Nathan's lips parted for a fraction of a second. Then snapped shut.
Of course he was.
He took a breath. Swallowed something bitter.
"I want to hire you," he said suddenly.
She blinked. "Wait—what?"
"A contract. Short-term. You'll work on a new company project." His words were clipped. Cold. "We're developing a memory therapy device. High-level innovation. Your job would be to paint environments that reflect human emotional memory. Visual maps. Scenes. Moments."
Stephanie frowned. "You want me to paint emotions?"
"Interpret experiences. Frame them visually. Like you did with the fire."
She crossed her arms. "And you think I'll just say yes because you showed up in a suit and said please?"
"I didn't say please."
"No, you didn't," she muttered.
"I'll pay you one hundred and eighty thousand dollars."

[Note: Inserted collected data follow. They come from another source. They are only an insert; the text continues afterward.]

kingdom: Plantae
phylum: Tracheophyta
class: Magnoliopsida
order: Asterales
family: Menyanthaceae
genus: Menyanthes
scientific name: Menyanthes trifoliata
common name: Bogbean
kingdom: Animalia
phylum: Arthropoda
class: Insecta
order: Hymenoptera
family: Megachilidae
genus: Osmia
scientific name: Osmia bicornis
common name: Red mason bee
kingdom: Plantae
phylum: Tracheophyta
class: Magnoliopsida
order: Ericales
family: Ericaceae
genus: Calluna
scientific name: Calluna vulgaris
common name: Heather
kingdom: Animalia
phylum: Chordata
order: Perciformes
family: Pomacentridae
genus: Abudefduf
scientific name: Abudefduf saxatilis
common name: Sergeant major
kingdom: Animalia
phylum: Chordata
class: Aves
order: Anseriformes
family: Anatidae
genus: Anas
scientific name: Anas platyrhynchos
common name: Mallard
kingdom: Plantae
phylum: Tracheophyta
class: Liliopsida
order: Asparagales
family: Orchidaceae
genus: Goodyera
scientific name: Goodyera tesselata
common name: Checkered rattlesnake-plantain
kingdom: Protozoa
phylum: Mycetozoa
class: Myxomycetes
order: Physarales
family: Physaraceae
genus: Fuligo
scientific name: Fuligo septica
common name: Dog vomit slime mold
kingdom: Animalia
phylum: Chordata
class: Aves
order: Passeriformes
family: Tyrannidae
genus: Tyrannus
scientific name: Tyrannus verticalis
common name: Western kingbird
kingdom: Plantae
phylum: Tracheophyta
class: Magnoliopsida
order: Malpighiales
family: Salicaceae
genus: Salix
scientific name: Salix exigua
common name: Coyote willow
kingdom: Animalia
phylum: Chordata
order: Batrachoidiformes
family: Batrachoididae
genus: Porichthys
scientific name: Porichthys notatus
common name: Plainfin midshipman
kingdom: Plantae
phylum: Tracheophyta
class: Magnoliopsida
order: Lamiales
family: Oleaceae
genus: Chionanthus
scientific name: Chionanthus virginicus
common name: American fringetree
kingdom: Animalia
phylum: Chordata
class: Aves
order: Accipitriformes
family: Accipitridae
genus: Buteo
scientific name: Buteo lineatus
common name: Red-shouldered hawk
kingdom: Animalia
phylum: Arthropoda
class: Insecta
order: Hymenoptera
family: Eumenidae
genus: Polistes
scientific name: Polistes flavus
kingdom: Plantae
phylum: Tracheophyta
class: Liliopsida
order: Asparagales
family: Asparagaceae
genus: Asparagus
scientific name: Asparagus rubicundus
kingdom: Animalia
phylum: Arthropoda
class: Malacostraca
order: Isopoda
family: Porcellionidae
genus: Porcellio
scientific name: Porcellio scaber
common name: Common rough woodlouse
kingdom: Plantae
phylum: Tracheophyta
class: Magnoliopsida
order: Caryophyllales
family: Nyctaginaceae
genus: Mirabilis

Stephanie's mouth went dry.
Nathan tilted his head, voice lowering into something just slightly smug. "You look like someone who needs it."
Her face went rigid. "You don't know me."
"I know desperation when I see it."
Stephanie stepped back, fury flashing in her eyes. "You arrogant bastard—"
"Your brother," Nathan said coolly. "Leo, isn't it?"
Stephanie froze.
He had checked her. Researched her.
The move was calculated—and he knew it had landed.
Nathan's voice dropped an octave. "I'm offering you six weeks of work. Studio provided. Discretion mandatory. No questions. Take it or leave it."
Her heart thundered. Leo. His treatments. The overdue bills.
Still—her pride flared. "You're unbelievable."
"That's irrelevant."
And with that, he turned on his heel and walked away. No further explanation. No goodbye.
Stephanie stood frozen in place, her wine glass trembling slightly.
People kept mingling. Someone laughed in the distance. But everything inside her felt like it had snapped.
Outside, she found a quiet bench behind the gallery, away from the crowd. Her phone was already ringing.
"Leo," she whispered.
His voice came through, weak but warm. "Hey, you at that show?"
She stared at the sidewalk. "Yeah. Sold some stuff."
"That's good. We're gonna make it, Steph."
She forced a smile. "Yeah."
"Did you see the bill they posted today?" he asked gently. "Another five grand on top of what we already owe. I hate this. I hate you having to deal with it."
Stephanie's eyes stung. "Don't apologize."
There was a pause.
"You okay?" he asked.
She thought about that man. That offer. That cold voice. You look like someone who needs it.
"No," she whispered. "But I might be."
Back inside the gallery, Stephanie looked at her own painting. The forest. The flame. The hand.
And the boy.
Her heart was pounding,and she didn't know why.